Further proof of that statement-when I asked her to name one of the women she admires, Shawna wrote back: “My mother, Deborah Kay Benge, whose strength, resilience, humor, and unconditional love have blessed my life immeasurably.”

A reminder: the contest was anonymous so all of the above fabulousness that is Shawna had no ranking on her selection as finalist. That was solely determined by her poem “Little Debbie Repeats: Open Your Eyes…” which I loved for not just how it was written (the form a long, singular stanza, so hard to do well but this was the absolute right form for this poem), but also what it said, about longing, the sacrifices of being a parent. Whether an poem or persona, the character felt so real I didn’t want to know. Even in moments of quietude, the voice of the poem was propelled forward toward self-improvement in a way that seemed so truthful and genuine.

▶ Supplied data:

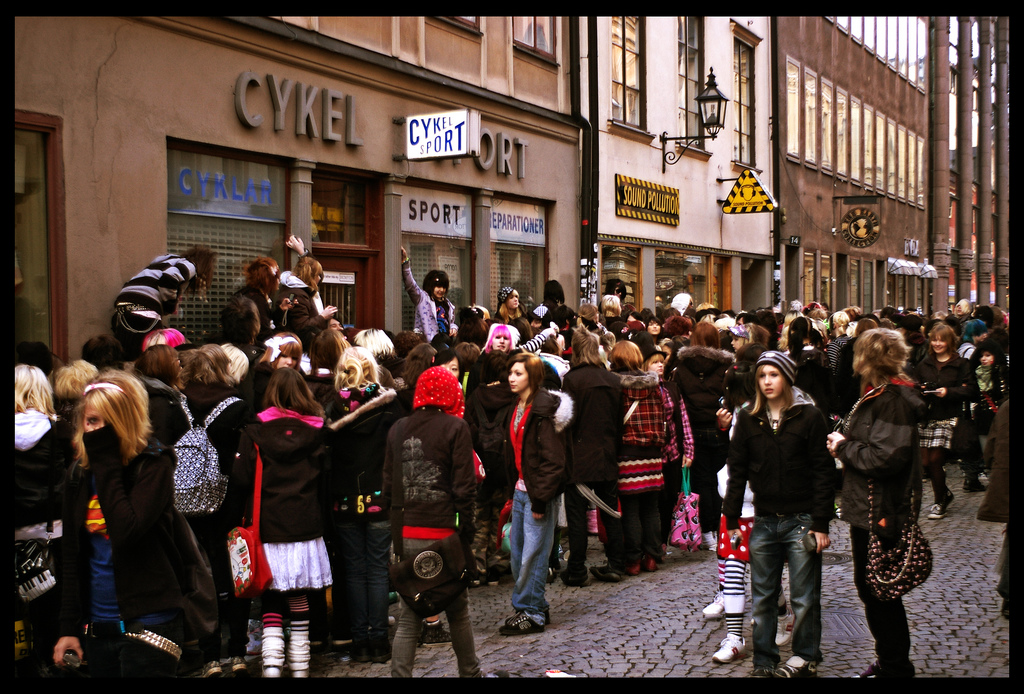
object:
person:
* * *
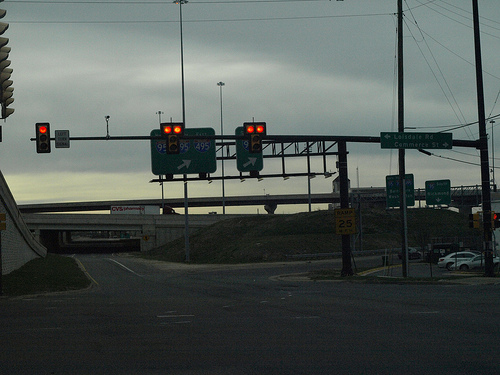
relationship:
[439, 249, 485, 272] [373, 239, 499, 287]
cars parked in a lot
==
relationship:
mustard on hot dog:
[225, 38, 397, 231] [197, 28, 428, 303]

▶ Actions to take:
[a] List the qualities of her mother that Shawna names in the passage on Shawna's poem.
[b] Continue the passage on Shawna's poem from its last sentence.

▶ Answer list:
[a] strength, resilience, humor, unconditional love

[b]
But alas! I am telling you of a poem you can’t read yet! In the event the above has made you wish to read a Shawna Kay Rodenberg original, I’ll give you a three for one deal via her appearance in drafthorse, and I encourage you to read all three. My comments are on the third poem, simply because I think it a bit of a sibling to “Little Debbie Repeats: Open Your Eyes…”

“Mercy Plea” pulled me in immediately with the personalization of the herb cabinet, who leans, exhales, the personalization continued through the door frame bracing, it is a very alive poem, a populated home, from the start. Then the daring and oh-so-right repetition of “our burden, our burden” made even more emphatic by the line break. Shawna’s narrator says mid-poem, “I don’t need to be told/how it feels to be rich,” and it’s so true, when she says “my jewel box is full” she may very well have said “my life.” There is a love omnipresent in this poem, she writes, “we make love like shaking clinking coins on the sheets.” My favorite moment, amidst the jewelry, the coins, the talk of wealth, is the “babies crowning,” (emphasis mine). This poem features such a dynamic between literal and figurative wealth, that universal struggle of sacrifices made for either, or both.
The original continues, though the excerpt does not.